Portals also typically provide various services to companies depending on these business models. They help ensure companies submit the proper documentation, help ensure their campaign page is properly prepared and compliant and can even help with advertising the campaign. Id. This varies greatly depending on the portal and is constantly expanding as the market develops.
Due to the infancy of the industry, and the fact that it has been developing alongside cryptocurrency, there has been an ever-evolving amount of investment mediums and ways to represent ownership in the growth of a project or company.

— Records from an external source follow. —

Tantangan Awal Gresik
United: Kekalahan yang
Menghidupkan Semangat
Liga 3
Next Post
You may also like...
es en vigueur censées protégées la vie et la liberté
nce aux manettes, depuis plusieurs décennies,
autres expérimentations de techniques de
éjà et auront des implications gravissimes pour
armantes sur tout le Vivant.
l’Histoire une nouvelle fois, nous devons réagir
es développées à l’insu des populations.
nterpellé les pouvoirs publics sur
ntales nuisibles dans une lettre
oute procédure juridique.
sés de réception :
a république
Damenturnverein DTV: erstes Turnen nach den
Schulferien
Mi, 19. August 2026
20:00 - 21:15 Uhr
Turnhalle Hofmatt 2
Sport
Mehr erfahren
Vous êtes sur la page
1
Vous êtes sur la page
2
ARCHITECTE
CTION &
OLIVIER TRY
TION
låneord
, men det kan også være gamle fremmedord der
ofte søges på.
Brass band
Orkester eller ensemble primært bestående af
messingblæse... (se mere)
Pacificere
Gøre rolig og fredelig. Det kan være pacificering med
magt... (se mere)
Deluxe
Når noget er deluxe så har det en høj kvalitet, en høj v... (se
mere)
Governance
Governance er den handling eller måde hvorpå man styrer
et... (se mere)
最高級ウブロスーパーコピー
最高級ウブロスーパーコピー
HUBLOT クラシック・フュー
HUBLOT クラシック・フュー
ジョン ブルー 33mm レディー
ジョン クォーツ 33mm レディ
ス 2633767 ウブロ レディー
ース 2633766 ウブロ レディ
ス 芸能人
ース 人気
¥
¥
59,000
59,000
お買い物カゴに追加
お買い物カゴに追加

The utilization of tokenized offerings and non-fungible tokens (NFT) has grown in prominence but traditional investment mediums such as equity, debt, and warrants are the most popularly used.
Tokenized offerings and the growth of equity crowdfunding have gone hand in hand, with a number of equity crowdfunding portals doubling as initial coin offering (ICO) launchpads. Further, utilizing NFT technology allows investors the easy transferability of security interests into various investments. While there is mounting controversy around these methods, they have continued to grow in prominence and are an integral part of the integration of IP and equity crowdfunding. Some companies have based their entire model of the use of tokenized offerings through the JOBS Act, and even developed platforms to raise funding through the JOBS Act with an ERC-20 token for easy transferability.
However, most portals try to stick to traditional investment mediums like common and preferred stock, convertible notes, and warrants. Currently, approximately 42% of all investments in equity crowdfunding offerings are common stock, 32% are warrants in the form of a ‘Simple Agreement for Future Equity (SAFE)’, 16% is preferred stock, and 9% is debt. Stock and debt are favored by investors typically because they have traditional built-in legal protections, but companies typically prefer raising with SAFEs. SAFEs are easier to set up because companies don’t have to agree on all of the terms, nor do they have to issue stock certificates at the time of the raise. This means less upfront cost and maintenance for the company that is raising funds.
Liquidity and Markets
One particularly unique aspect to those new to private markets is a general lack of liquidity and lifespan of the average investment. Unlike the traditional stock market, these investments are generally completely illiquid, meaning they can’t be bought and sold. While there isn’t a time horizon on the normal stock market, most public funds rebalance on a monthly or quarterly basis and tend to hold for only a few months to a couple of years. Equity crowdfunding investments and startups tend to be in significantly earlier stage companies, and the investment horizon is usually 5 years or more. While there are Reg A investments that are typically larger companies that might shorten this horizon, it’s still a generally good rule of thumb.
Something else unique is the number of successful investments. Unlike the public markets, only 10–20% of the companies you invest in will likely give a return. With public companies, you invest hoping the overall market will improve. Startups, however, you want that 10%-20% that do survive to make up for the other 80%-90% that don’t survive typically with several hundred or even +1000% or more return for those various companies.